Every entry must be set down exactly in the answer; no pictures should appear.
[Start of section]
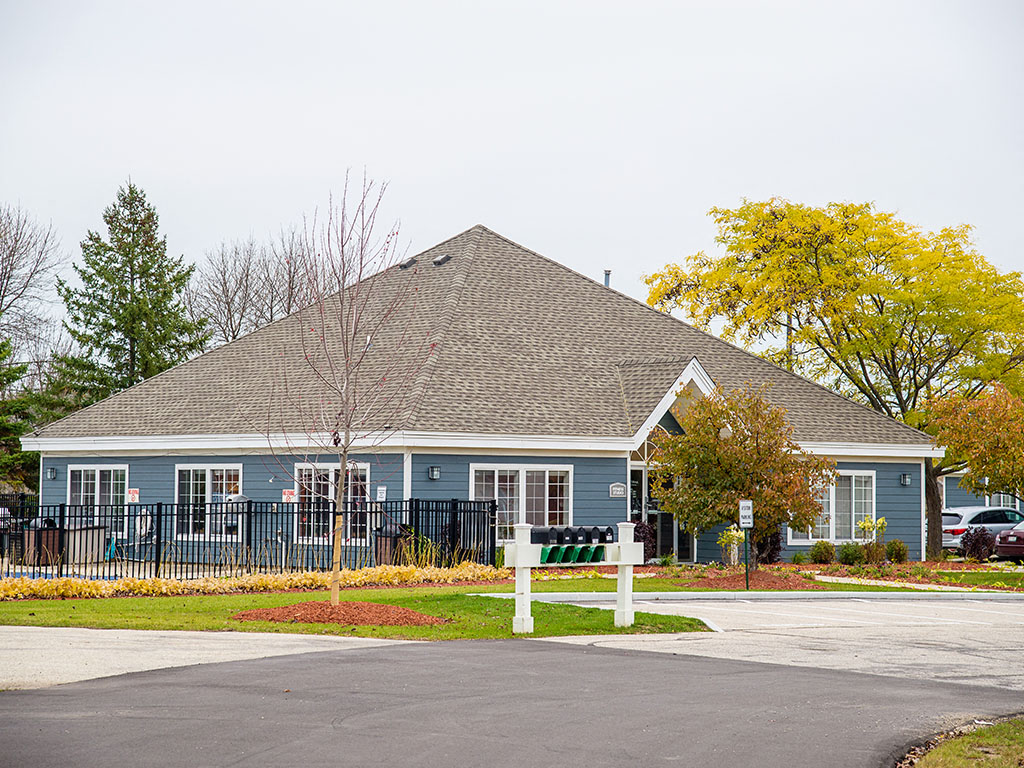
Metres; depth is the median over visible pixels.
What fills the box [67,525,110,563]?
box
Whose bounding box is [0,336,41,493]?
evergreen tree
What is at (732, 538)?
shrub
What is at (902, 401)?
yellow tree
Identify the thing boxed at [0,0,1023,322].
sky
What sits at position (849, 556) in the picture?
shrub
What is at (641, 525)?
shrub
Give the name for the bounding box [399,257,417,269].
roof vent
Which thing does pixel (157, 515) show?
metal fence
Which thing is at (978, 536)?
shrub
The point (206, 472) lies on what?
window
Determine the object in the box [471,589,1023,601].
curb
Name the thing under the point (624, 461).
building
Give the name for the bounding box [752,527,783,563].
shrub
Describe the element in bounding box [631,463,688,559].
door
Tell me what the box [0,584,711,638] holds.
lawn
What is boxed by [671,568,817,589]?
mulch bed
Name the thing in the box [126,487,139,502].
sign
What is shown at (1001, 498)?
window
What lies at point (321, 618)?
mulch bed
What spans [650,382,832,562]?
autumn tree
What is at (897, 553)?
shrub
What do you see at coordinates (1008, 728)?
grass patch
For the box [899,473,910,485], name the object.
wall lamp
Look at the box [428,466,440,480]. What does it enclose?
wall lamp
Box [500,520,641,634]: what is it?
mailbox stand
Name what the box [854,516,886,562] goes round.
shrub
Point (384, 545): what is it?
trash can
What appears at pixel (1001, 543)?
red car
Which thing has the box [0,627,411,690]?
pavement
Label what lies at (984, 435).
tree
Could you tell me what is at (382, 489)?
wall sign
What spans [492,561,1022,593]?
lawn
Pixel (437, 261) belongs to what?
roof vent
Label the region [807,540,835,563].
shrub
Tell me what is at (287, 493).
sign
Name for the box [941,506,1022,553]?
car
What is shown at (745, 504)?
sign
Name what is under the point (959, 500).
neighboring building
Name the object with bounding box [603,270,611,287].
vent pipe
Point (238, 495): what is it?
grill
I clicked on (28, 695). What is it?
asphalt road
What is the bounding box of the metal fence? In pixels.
[1,495,503,577]
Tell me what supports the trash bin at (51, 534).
on the ground
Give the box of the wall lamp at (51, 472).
[46,466,56,480]
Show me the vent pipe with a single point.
(607, 274)
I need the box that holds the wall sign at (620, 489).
[609,482,626,497]
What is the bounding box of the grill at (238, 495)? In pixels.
[222,492,246,533]
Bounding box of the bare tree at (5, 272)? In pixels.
[0,204,66,371]
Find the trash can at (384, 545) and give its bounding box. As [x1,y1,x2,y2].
[374,525,409,565]
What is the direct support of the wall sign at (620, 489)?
attached to the building at (624, 461)
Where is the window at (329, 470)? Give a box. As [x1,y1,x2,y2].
[296,461,371,544]
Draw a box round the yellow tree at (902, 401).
[645,196,1023,558]
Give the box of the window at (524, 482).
[471,463,572,543]
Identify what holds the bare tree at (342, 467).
in the mulch bed at (321, 618)
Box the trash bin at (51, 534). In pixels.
[22,520,64,566]
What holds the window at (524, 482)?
in the building at (624, 461)
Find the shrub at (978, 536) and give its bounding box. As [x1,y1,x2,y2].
[959,525,995,560]
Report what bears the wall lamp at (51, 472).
attached to the building at (624, 461)
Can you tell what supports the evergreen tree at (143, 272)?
on the ground
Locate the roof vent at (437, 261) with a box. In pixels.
[432,254,451,266]
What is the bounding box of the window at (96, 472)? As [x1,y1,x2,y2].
[68,464,125,532]
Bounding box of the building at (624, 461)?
[27,222,947,569]
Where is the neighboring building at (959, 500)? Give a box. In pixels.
[941,470,1023,511]
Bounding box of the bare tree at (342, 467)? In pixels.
[266,171,429,610]
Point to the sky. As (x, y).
(687, 203)
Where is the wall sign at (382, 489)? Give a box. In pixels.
[376,485,386,501]
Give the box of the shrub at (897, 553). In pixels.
[884,538,908,562]
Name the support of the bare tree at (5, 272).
on the ground
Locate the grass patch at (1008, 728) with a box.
[897,716,1023,767]
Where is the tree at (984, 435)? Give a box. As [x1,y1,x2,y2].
[925,380,1023,530]
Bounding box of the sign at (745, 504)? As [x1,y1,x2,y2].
[738,499,753,588]
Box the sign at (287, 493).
[282,488,295,502]
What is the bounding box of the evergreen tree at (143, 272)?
[53,179,210,411]
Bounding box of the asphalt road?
[0,636,1023,767]
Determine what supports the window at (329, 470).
in the building at (624, 461)
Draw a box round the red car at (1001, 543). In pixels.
[994,523,1023,561]
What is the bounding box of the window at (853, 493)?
[790,470,876,541]
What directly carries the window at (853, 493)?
in the building at (624, 461)
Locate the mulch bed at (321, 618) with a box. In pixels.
[233,599,448,626]
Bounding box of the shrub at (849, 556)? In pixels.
[838,541,863,564]
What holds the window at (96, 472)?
in the building at (624, 461)
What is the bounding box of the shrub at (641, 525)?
[632,519,656,560]
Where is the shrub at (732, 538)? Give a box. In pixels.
[717,525,744,565]
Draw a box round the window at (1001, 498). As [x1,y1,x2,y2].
[991,493,1017,509]
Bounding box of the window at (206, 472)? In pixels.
[175,463,243,542]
[End of section]
— Task result —
Metres; depth is the median over visible pixels.
What fills the box [67,525,110,563]?
box
Whose bounding box is [0,336,41,493]?
evergreen tree
What is at (732, 538)?
shrub
What is at (902, 401)?
yellow tree
Identify the thing boxed at [0,0,1023,322].
sky
What sits at position (849, 556) in the picture?
shrub
What is at (641, 525)?
shrub
Give the name for the bounding box [399,257,417,269].
roof vent
Which thing does pixel (157, 515) show?
metal fence
Which thing is at (978, 536)?
shrub
The point (206, 472) lies on what?
window
Determine the object in the box [471,589,1023,601].
curb
Name the thing under the point (624, 461).
building
Give the name for the bounding box [752,527,783,563].
shrub
Describe the element in bounding box [631,463,688,559].
door
Tell me what the box [0,584,711,638] holds.
lawn
What is boxed by [671,568,817,589]?
mulch bed
Name the thing in the box [126,487,139,502].
sign
What is shown at (1001, 498)?
window
What lies at point (321, 618)?
mulch bed
What spans [650,382,832,562]?
autumn tree
What is at (897, 553)?
shrub
What do you see at coordinates (1008, 728)?
grass patch
For the box [899,473,910,485], name the object.
wall lamp
Look at the box [428,466,440,480]. What does it enclose?
wall lamp
Box [500,520,641,634]: what is it?
mailbox stand
Name what the box [854,516,886,562] goes round.
shrub
Point (384, 545): what is it?
trash can
What appears at pixel (1001, 543)?
red car
Which thing has the box [0,627,411,690]?
pavement
Label what lies at (984, 435).
tree
Could you tell me what is at (382, 489)?
wall sign
What spans [492,561,1022,593]?
lawn
Pixel (437, 261) belongs to what?
roof vent
Label the region [807,540,835,563].
shrub
Tell me what is at (287, 493).
sign
Name for the box [941,506,1022,553]?
car
What is shown at (745, 504)?
sign
Name what is under the point (959, 500).
neighboring building
Name the object with bounding box [603,270,611,287].
vent pipe
Point (238, 495): what is it?
grill
I clicked on (28, 695). What is it?
asphalt road
What is the bounding box of the metal fence? In pixels.
[1,495,503,577]
Tell me what supports the trash bin at (51, 534).
on the ground
Give the box of the wall lamp at (51, 472).
[46,466,56,480]
Show me the vent pipe with a single point.
(607, 274)
I need the box that holds the wall sign at (620, 489).
[609,482,626,497]
What is the bounding box of the grill at (238, 495)? In pixels.
[222,492,246,533]
Bounding box of the bare tree at (5, 272)? In pixels.
[0,204,66,371]
Find the trash can at (384, 545) and give its bounding box. As [x1,y1,x2,y2].
[374,525,409,565]
What is the direct support of the wall sign at (620, 489)?
attached to the building at (624, 461)
Where is the window at (329, 470)? Give a box. As [x1,y1,x2,y2].
[296,461,371,544]
Draw a box round the yellow tree at (902, 401).
[645,196,1023,558]
Give the box of the window at (524, 482).
[471,463,572,543]
Identify what holds the bare tree at (342, 467).
in the mulch bed at (321, 618)
Box the trash bin at (51, 534). In pixels.
[22,520,64,566]
What holds the window at (524, 482)?
in the building at (624, 461)
Find the shrub at (978, 536) and give its bounding box. As [x1,y1,x2,y2].
[959,525,995,560]
Report what bears the wall lamp at (51, 472).
attached to the building at (624, 461)
Can you tell what supports the evergreen tree at (143, 272)?
on the ground
Locate the roof vent at (437, 261) with a box. In pixels.
[432,254,451,266]
What is the bounding box of the window at (96, 472)? As [x1,y1,x2,y2].
[68,464,125,532]
Bounding box of the building at (624, 461)?
[27,222,947,569]
Where is the neighboring building at (959, 500)? Give a box. In pixels.
[941,470,1023,511]
Bounding box of the bare tree at (342, 467)? In pixels.
[266,171,429,610]
Point to the sky. As (x, y).
(687, 203)
Where is the wall sign at (382, 489)? Give a box. In pixels.
[376,485,386,501]
Give the box of the shrub at (897, 553). In pixels.
[884,538,908,562]
Name the support of the bare tree at (5, 272).
on the ground
Locate the grass patch at (1008, 728) with a box.
[897,716,1023,767]
Where is the tree at (984, 435)? Give a box. As [x1,y1,x2,y2].
[925,380,1023,530]
Bounding box of the sign at (745, 504)? As [x1,y1,x2,y2].
[738,499,753,588]
Box the sign at (287, 493).
[282,488,295,502]
What is the bounding box of the evergreen tree at (143, 272)?
[53,179,210,411]
Bounding box of the asphalt road?
[0,636,1023,767]
Determine what supports the window at (329, 470).
in the building at (624, 461)
Draw a box round the red car at (1001, 543). In pixels.
[994,523,1023,561]
What is the bounding box of the window at (853, 493)?
[790,470,876,541]
What directly carries the window at (853, 493)?
in the building at (624, 461)
Locate the mulch bed at (321, 618) with a box. In pixels.
[233,599,448,626]
Bounding box of the shrub at (849, 556)? In pixels.
[838,541,863,564]
What holds the window at (96, 472)?
in the building at (624, 461)
What is the bounding box of the shrub at (641, 525)?
[632,519,656,560]
Where is the shrub at (732, 538)? Give a box. In pixels.
[717,525,744,565]
Draw a box round the window at (1001, 498). As [x1,y1,x2,y2].
[991,493,1017,509]
Bounding box of the window at (206, 472)? In pixels.
[175,463,243,542]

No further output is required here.